By the time someone reaches the Last Quarter, they've likely had sex between 3,000 and 4,000 times, not counting multiple orgasms and -- what to say? -- solo horizontal aerobics. I'm relatively confident in my belief that even our most acclaimed artists fail to produce that many great works of art and that much sex fails the Grammies criterion of loud music, wild lyrics and flames shooting out of all corners of the stage.
I remember living in New Hampshire 40 years ago during the Winter of 1973-1974, the Winter of OPEC's discontent. It was freezing and the Heating Oil wasn't refined enough to keep furnaces burning. I don't recall whether "the Sex was Up" or "Down" that Winter, though I have clear recollections that M and I and the Kids not infrequently slept in our goose-down coats and Kazimierza Kuratowski the Saint Bernard often slept between us ... not certain whether she was there to be kept warm or to warm.
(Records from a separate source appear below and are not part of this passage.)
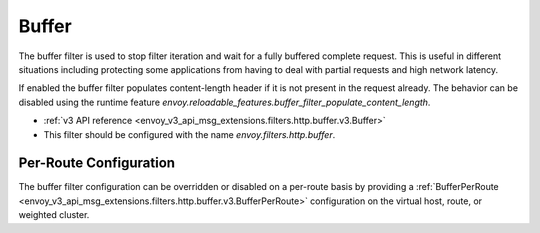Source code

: .. _config_http_filters_buffer:

Buffer
======

The buffer filter is used to stop filter iteration and wait for a fully buffered complete request.
This is useful in different situations including protecting some applications from having to deal
with partial requests and high network latency.

If enabled the buffer filter populates content-length header if it is not present in the request
already. The behavior can be disabled using the runtime feature
`envoy.reloadable_features.buffer_filter_populate_content_length`.

* :ref:`v3 API reference <envoy_v3_api_msg_extensions.filters.http.buffer.v3.Buffer>`
* This filter should be configured with the name *envoy.filters.http.buffer*.

Per-Route Configuration
-----------------------

The buffer filter configuration can be overridden or disabled on a per-route basis by providing a
:ref:`BufferPerRoute <envoy_v3_api_msg_extensions.filters.http.buffer.v3.BufferPerRoute>` configuration on
the virtual host, route, or weighted cluster.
I don;'t recall any longer whether I was present in this particular Bar-Lounge or was the recipient of a Bar-room tale told by someone else. Any case ... At the bar were seated two youngish men, sitting and drinking, together ... and an old Geezer nearby drinking alone. The young guys were describing their sexual exploits. "The Sun, the Moon, the Moving Heaven and Earth" talk went on ... and on ... and on. The Old Guy finally turned to them: "You young whipper-snappers ain't got nothin'. When I fuck there are sparks." Of course, it's not clear that for any of these three men, sex was more than expressions of aggression and the need for tension reduction. Who knows? Maybe they were the last of the great hot lovers?
Anyway. Old sex? Young sex? I don't know. Ask Masters and Johnson! For me the question is far more what we humans are looking for in the sack, against the tree or on the pool table. I didn't -- I might add -- get the answer from my friends' writing. A bunch of folk in a reading group are getting together tomorrow night ... mostly Old Farts from the Last Quarter ... to discuss these writings. I'll get back when the scholars have spoken.
Meantime? As the Capitol Steps used to say: "Keep yer Bousers Truckled" ... or not.